- **CONSIGNE ÉCRITE 1**: Les affirmations suivantes s'accordent-elles avec la critique de Red Dead Redemption II ? Pour chacune, répondez par oui ou par non et citez les mots de la critique qui tranchent. (a) L'histoire se déroule en 1899. (b) Le gang de Dutch compte une centaine de membres. (c) Après le braquage raté, la bande part se réfugier dans les montagnes de l'ouest du pays.
- **CONSIGNE ÉCRITE 2**: Dressez la liste des types de contenus qui, selon la critique de Red Dead Redemption II, ont circulé sur internet autour du jeu.
- **CONSIGNE ÉCRITE 3**: Dans la critique de Red Dead Redemption II, condensez en quelques phrases le paragraphe qui commence par « Fin janvier 2019 », sans perdre ses faits principaux.

- **EXTRAIT DU DOCUMENT**:
• • • •

Fin janvier 2019. Dire que cette critique arrive en retard est un euphémisme. Cela fait bientôt trois mois que l’internet moderne s’est enflammé pour les aventures d’Arthur Morgan. Textes en pagaille, vidéo par milliers, podcasts passionnés… Red Dead Redemption II a fait tourner bien des têtes. Comme tout le monde, je me suis jeté sur le blockbuster de Rockstar, mais le contenu est d’une telle densité que le gigantisme de cette fable historique m’a littéralement submergé. Le temps a passé, j’ai suivi la trame principale et je m’en suis écarté pour me laisser aspirer par les innombrables activités d’un open-world sans équivalent à ce jour. De l’aveu de l’équipe de développement, et c’est sans doute pour cette raison que la polémique a éclaté sur les conditions de travail, aucun jeu signé Rockstar n’a demandé un tel investissement. Et rares sont les jeux à m’avoir décollé à ce point du fauteuil.
1899. Dans une Amérique meurtrie par la Guerre de Sécession, les hors-la-loi sont en voie de disparition. Bien que traqués, ils poursuivent leurs méfaits pour survivre et se battent pour une cause qu’ils pensent juste : la liberté. Le gang de Dutch Van Der Linde est l’un des derniers du Far West à poursuivre sa marche en avant mais ses membres, chacun avec sa spécialité, commencent à douter. Et c’est à cet instant précis que débute l’un des jeux les plus immersifs de ces dernières années. Le froid, glacial, vient fouetter le visage de la vingtaine d’âmes formant le groupe de Dutch. Après un braquage qui tourne mal, la bande est obligée de s’exiler dans les montagnes profondes de l’est du pays. Ce prologue, qui dure quelques heures, est le premier contact du joueur avec des individus égarés, aussi bien moralement que physiquement. Si Dutch, en chef de bande, tente de les remobiliser, on ressent une certaine détresse. L’environnement, d’abord, est sans pitié. Ensuite, le souvenir des compagnons décédés est vivace. Ce coup, ce dernier gros coup, d’une valeur de 150 000 dollars, devait être le début d’une nouvelle vie. Mais c’était sans compter sur les agents de la Pinkerson qui sont bien décidés à mettre un terme aux méfaits de ces criminels.

• • • •

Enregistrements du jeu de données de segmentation
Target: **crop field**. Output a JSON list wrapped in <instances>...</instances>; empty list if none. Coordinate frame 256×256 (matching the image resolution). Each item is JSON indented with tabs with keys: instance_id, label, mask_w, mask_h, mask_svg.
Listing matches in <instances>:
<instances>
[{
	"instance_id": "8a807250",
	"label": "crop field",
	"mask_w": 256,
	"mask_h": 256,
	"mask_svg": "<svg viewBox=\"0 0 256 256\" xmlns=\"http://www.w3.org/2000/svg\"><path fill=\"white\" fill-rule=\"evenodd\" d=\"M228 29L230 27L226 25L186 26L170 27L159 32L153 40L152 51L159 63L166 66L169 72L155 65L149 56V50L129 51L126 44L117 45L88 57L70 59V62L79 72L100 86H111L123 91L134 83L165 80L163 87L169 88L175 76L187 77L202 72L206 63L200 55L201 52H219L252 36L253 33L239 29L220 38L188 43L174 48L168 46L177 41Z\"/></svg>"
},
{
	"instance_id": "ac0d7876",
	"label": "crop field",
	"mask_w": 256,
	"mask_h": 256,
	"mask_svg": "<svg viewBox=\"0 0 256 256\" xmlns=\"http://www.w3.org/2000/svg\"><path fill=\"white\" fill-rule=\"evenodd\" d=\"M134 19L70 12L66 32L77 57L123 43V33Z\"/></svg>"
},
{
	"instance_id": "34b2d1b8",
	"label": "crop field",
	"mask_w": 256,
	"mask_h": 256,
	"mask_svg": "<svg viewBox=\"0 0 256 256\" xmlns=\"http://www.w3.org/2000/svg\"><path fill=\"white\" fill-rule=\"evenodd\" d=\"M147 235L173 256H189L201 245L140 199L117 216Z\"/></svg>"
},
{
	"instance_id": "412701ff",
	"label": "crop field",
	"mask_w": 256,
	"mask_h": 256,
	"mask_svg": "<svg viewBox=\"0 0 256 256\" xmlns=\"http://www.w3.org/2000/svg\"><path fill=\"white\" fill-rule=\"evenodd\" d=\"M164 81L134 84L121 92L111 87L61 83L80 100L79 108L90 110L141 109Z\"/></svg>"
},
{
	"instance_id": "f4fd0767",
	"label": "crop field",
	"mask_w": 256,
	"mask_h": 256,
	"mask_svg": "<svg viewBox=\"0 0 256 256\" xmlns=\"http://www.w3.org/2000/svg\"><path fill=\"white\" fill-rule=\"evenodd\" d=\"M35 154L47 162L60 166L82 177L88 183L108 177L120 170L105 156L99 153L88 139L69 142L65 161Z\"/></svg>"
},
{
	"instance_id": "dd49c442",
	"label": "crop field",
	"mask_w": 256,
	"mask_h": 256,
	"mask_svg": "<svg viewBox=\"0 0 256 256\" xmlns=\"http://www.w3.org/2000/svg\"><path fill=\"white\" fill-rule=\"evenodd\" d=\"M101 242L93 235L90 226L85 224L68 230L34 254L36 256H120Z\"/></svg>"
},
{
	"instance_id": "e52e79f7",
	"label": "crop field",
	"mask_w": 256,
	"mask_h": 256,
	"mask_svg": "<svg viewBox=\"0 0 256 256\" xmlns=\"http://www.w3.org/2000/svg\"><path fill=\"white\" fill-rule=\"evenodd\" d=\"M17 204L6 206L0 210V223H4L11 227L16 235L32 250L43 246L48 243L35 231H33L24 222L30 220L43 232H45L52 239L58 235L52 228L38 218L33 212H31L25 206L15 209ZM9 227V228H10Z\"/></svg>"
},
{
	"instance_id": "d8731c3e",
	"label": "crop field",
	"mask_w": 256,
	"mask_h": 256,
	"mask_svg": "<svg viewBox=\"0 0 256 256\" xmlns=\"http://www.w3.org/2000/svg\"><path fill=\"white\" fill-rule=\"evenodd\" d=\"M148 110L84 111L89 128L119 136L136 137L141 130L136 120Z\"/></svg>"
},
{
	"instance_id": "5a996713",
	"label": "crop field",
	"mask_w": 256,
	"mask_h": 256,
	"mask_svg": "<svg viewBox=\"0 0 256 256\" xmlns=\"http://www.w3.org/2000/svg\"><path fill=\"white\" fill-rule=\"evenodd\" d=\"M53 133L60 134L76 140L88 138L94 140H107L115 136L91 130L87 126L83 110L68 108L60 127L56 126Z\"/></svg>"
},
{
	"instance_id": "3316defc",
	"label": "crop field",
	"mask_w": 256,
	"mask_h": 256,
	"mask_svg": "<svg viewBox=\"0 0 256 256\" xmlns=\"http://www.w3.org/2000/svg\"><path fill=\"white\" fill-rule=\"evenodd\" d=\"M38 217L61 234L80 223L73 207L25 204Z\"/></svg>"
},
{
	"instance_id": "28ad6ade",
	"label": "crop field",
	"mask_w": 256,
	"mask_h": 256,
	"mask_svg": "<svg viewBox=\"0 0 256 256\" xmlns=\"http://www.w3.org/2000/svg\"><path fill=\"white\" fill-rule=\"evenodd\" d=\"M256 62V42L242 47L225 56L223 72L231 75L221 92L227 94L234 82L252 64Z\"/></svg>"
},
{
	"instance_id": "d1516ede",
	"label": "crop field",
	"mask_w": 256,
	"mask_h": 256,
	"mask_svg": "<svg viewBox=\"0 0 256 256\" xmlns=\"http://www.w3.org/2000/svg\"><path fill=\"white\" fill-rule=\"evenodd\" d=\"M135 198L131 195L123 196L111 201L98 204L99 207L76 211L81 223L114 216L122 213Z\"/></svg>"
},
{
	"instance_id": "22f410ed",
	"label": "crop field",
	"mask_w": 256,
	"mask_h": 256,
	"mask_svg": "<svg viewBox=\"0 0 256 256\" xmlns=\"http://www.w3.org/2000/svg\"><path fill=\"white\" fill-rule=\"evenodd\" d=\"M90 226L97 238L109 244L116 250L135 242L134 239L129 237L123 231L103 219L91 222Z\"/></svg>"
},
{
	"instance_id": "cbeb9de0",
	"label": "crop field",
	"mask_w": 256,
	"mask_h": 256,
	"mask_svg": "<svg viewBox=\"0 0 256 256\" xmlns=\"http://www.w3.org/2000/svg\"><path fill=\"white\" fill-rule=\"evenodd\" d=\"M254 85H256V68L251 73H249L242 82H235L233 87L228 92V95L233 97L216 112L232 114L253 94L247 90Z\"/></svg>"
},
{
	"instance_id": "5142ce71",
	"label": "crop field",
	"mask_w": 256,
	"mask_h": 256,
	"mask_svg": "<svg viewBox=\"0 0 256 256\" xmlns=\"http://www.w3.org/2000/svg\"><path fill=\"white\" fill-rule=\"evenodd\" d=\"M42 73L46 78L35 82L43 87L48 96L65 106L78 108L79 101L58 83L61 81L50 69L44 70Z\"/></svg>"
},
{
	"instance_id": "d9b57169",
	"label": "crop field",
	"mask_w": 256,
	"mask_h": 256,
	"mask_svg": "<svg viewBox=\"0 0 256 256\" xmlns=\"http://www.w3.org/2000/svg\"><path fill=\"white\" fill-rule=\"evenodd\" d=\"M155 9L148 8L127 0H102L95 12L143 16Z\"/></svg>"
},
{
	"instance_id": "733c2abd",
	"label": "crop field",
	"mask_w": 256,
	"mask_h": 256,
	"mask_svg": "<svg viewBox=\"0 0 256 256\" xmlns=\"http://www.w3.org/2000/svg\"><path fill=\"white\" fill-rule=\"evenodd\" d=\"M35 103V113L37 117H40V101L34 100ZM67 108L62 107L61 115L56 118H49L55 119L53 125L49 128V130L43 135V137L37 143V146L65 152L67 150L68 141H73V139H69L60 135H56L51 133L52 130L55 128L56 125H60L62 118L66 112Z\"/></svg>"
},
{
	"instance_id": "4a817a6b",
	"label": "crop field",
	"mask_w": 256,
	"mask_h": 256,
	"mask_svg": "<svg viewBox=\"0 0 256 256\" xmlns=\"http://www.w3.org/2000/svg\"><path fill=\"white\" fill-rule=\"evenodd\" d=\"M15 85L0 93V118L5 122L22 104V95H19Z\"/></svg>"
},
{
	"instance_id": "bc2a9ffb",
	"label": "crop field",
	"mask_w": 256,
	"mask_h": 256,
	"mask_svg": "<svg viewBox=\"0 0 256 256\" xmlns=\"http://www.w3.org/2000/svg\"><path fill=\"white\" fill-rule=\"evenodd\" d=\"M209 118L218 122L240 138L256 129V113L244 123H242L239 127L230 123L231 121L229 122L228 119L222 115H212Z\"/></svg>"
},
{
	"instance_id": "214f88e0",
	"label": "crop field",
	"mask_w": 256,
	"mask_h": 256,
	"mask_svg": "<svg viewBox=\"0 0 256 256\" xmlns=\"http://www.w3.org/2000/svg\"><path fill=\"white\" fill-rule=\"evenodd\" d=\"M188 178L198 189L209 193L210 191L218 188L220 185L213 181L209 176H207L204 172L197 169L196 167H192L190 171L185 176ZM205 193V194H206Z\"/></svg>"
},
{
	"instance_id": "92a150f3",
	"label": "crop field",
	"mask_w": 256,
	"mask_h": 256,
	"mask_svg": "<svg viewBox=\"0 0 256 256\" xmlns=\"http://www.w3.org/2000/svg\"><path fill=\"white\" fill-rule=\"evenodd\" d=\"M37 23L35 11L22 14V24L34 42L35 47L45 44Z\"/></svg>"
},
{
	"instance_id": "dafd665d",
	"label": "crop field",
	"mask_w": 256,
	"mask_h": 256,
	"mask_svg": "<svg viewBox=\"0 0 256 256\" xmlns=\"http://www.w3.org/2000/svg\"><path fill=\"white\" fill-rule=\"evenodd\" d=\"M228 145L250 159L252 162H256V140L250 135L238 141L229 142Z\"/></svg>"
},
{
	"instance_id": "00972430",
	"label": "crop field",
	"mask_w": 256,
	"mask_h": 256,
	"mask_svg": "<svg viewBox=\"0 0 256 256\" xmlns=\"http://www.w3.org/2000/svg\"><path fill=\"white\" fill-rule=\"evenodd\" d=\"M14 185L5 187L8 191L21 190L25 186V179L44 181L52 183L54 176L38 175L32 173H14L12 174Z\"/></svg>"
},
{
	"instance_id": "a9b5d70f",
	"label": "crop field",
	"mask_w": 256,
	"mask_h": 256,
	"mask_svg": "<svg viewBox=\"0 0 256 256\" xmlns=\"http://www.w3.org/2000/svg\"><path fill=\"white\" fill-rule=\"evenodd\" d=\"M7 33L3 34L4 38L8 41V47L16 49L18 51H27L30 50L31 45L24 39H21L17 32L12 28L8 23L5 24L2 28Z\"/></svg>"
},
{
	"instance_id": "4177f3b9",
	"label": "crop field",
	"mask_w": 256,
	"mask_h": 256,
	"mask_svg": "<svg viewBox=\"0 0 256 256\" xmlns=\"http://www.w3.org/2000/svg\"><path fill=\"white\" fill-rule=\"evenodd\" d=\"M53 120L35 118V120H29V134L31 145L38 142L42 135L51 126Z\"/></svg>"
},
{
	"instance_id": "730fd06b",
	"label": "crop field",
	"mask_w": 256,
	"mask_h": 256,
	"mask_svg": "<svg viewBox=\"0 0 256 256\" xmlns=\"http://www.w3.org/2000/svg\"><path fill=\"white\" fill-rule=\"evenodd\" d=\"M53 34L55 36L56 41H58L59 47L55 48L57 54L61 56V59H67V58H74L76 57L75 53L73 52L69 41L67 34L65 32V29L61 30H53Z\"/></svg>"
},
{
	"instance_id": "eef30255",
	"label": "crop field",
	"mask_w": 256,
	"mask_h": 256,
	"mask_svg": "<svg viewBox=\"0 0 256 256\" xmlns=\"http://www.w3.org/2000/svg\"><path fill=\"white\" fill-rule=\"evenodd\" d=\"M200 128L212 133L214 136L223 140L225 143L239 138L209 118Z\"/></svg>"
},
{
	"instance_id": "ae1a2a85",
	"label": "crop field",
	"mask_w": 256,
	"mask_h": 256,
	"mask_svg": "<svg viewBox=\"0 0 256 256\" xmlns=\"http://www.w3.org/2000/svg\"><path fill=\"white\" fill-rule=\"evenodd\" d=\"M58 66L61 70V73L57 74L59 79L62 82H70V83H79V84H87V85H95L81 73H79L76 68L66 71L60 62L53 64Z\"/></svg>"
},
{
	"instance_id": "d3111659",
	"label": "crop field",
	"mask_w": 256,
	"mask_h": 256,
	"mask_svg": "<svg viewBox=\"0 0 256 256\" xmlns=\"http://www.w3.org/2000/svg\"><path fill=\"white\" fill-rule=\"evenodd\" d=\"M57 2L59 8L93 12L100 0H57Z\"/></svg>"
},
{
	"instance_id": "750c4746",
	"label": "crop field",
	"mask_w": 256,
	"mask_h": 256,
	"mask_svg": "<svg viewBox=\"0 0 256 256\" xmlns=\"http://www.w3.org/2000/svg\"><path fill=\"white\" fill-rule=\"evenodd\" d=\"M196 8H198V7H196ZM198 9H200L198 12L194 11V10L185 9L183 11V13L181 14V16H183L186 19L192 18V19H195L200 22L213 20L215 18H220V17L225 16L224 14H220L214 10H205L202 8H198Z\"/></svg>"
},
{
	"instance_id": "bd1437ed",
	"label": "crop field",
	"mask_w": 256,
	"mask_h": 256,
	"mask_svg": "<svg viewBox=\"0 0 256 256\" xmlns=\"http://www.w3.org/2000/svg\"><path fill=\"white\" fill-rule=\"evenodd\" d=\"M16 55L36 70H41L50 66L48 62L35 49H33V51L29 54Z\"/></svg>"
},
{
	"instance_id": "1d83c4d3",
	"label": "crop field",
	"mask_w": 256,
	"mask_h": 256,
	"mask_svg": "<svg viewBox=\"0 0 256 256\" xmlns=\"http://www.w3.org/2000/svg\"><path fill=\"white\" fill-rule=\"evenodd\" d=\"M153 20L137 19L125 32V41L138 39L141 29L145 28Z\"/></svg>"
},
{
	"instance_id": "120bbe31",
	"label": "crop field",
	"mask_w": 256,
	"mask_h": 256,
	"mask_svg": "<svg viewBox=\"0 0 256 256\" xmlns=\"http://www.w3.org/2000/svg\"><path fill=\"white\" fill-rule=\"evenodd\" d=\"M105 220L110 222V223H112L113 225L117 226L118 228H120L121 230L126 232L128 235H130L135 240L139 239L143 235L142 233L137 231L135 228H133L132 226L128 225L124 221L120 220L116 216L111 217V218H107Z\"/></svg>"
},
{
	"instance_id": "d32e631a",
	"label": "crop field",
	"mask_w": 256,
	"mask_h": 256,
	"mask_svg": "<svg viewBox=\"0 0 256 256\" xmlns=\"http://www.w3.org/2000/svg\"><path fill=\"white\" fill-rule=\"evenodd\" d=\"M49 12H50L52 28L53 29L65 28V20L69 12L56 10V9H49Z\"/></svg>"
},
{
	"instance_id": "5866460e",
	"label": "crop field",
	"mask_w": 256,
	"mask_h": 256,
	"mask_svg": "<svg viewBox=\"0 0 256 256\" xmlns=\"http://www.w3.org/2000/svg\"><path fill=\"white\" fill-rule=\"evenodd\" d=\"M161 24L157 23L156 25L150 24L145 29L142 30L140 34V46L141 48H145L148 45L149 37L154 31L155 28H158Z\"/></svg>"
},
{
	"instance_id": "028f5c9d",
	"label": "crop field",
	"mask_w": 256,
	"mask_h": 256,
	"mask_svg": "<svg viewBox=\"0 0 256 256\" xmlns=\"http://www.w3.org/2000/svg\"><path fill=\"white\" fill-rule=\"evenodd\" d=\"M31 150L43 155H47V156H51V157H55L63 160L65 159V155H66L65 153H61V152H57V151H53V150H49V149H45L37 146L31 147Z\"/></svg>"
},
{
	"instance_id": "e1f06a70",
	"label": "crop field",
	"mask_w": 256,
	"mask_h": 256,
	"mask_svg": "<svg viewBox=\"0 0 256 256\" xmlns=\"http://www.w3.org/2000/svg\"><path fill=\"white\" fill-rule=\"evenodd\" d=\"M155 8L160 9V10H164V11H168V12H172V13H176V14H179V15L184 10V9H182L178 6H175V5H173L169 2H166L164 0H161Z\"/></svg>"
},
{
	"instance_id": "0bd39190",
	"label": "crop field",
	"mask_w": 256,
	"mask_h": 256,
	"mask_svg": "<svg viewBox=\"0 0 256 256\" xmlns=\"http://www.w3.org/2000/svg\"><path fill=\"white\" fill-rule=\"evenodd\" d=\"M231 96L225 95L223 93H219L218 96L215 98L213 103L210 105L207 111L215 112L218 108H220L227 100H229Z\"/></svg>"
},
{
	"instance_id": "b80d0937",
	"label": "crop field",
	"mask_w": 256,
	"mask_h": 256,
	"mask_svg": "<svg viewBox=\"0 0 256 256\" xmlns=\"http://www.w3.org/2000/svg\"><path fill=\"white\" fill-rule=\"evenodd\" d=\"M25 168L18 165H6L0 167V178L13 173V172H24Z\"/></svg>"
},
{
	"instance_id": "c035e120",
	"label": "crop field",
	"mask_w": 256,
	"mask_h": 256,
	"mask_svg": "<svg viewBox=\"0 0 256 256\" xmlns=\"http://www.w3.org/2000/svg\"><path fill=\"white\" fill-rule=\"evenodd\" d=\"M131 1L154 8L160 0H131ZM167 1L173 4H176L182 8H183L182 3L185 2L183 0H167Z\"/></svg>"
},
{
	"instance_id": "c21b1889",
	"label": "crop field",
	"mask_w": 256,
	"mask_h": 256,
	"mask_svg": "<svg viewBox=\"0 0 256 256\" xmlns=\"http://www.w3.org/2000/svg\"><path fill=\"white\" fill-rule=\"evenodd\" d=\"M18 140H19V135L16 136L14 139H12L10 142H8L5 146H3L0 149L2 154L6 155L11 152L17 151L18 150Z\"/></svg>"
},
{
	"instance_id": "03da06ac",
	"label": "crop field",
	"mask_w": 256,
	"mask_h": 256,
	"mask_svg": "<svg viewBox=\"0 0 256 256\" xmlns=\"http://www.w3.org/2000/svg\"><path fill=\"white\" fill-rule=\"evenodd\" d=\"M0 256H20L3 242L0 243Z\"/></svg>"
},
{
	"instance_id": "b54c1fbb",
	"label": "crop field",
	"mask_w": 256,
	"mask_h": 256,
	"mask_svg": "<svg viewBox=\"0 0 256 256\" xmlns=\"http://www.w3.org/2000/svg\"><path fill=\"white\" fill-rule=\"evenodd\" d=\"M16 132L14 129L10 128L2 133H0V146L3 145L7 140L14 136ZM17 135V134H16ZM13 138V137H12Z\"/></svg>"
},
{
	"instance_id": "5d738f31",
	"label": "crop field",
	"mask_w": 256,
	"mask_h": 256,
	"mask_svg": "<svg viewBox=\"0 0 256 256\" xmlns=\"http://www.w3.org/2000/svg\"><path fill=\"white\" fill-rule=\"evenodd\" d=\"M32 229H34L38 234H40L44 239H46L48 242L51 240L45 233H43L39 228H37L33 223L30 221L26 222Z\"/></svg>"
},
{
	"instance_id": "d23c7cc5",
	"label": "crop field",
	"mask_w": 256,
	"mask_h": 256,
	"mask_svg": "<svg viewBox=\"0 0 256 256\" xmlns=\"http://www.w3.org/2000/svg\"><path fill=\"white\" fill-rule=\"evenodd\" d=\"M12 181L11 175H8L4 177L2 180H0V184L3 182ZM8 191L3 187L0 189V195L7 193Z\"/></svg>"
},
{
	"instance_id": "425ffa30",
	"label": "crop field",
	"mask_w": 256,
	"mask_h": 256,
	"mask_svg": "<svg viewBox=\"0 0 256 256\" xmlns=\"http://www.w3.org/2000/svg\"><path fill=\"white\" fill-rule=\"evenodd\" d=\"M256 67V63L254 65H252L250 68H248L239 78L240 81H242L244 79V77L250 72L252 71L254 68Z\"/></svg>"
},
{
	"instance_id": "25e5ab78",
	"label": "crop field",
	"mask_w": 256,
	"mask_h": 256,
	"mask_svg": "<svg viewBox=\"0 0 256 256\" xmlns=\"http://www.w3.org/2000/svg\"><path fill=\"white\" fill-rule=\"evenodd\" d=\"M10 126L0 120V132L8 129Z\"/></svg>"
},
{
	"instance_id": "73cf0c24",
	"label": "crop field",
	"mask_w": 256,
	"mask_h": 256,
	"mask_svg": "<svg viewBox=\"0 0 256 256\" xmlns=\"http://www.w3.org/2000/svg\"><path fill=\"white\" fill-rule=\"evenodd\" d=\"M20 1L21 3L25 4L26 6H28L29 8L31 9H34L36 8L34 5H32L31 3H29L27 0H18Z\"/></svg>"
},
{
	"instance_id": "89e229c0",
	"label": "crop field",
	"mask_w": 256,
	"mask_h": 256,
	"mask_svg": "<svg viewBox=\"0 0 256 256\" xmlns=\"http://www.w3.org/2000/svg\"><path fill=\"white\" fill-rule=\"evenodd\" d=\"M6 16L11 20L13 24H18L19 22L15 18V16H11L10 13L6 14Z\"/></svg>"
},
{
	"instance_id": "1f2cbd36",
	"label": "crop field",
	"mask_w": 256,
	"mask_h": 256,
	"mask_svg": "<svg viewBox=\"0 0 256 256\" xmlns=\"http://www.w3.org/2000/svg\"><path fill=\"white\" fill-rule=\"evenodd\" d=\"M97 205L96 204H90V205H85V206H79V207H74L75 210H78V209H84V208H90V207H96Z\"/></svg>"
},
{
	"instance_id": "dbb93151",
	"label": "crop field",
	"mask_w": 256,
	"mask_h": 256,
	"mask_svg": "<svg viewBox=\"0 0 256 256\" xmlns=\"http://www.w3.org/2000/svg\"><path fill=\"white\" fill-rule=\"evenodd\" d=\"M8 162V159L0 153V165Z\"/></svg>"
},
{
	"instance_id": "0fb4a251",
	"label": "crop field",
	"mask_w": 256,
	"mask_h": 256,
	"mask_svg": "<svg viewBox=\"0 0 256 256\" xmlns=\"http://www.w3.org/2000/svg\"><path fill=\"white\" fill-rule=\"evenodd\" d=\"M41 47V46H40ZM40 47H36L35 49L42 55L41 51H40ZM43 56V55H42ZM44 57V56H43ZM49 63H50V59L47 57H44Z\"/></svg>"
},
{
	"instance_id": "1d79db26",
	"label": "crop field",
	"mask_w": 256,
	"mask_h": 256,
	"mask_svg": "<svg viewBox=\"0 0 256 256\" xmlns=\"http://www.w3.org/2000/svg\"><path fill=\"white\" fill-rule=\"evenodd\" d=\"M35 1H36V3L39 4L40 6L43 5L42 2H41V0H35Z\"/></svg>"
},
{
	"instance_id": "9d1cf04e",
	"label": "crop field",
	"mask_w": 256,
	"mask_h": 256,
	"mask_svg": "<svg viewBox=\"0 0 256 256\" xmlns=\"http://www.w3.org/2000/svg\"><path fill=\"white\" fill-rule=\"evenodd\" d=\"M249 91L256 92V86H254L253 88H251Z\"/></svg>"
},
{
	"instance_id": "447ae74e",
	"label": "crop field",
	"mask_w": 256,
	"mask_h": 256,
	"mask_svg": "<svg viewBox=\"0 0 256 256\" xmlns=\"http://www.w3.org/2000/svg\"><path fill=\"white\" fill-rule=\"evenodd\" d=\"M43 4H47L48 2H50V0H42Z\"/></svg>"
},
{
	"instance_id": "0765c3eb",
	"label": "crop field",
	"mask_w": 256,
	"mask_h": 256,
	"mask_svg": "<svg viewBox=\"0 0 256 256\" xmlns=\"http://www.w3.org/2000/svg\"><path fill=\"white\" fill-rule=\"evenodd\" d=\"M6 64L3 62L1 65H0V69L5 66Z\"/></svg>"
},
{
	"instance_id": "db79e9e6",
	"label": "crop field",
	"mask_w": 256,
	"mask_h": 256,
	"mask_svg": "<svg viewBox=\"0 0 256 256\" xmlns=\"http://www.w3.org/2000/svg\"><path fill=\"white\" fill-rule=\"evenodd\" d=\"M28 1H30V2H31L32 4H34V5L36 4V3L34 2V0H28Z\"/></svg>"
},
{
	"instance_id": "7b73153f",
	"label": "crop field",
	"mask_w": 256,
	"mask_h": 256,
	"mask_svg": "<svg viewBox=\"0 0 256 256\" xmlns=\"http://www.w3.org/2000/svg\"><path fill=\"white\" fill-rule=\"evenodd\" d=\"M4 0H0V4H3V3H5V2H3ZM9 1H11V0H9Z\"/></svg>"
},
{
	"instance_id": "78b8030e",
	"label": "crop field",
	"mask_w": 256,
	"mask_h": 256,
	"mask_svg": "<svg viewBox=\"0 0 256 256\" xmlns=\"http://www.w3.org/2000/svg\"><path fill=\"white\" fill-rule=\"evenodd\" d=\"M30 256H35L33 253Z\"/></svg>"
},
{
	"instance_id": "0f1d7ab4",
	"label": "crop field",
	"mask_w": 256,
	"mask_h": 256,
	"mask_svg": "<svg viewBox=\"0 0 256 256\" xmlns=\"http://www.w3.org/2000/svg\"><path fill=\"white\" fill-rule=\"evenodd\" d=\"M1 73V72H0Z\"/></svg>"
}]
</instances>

• • • •

- **RÉPONSE COMPLÈTE 1**:
(a) Oui : « 1899. Dans une Amérique meurtrie par la Guerre de Sécession »
(b) Non : « la vingtaine d’âmes formant le groupe de Dutch »
(c) Non : « la bande est obligée de s’exiler dans les montagnes profondes de l’est du pays »

- **RÉPONSE COMPLÈTE 2**:
- Textes (« en pagaille »)
- Vidéos (« par milliers »)
- Podcasts (« passionnés »)

- **RÉPONSE COMPLÈTE 3**: Cette critique paraît fin janvier 2019, près de trois mois après l'engouement d'internet pour les aventures d'Arthur Morgan. Son auteur s'est jeté sur le jeu de Rockstar, mais la densité du contenu l'a submergé. Il a suivi la trame principale, puis s'est laissé absorber par les innombrables activités d'un monde ouvert sans équivalent. Selon l'équipe de développement, aucun jeu de Rockstar n'a demandé un tel investissement, ce qui explique sans doute la polémique sur les conditions de travail. Peu de jeux l'ont autant enthousiasmé.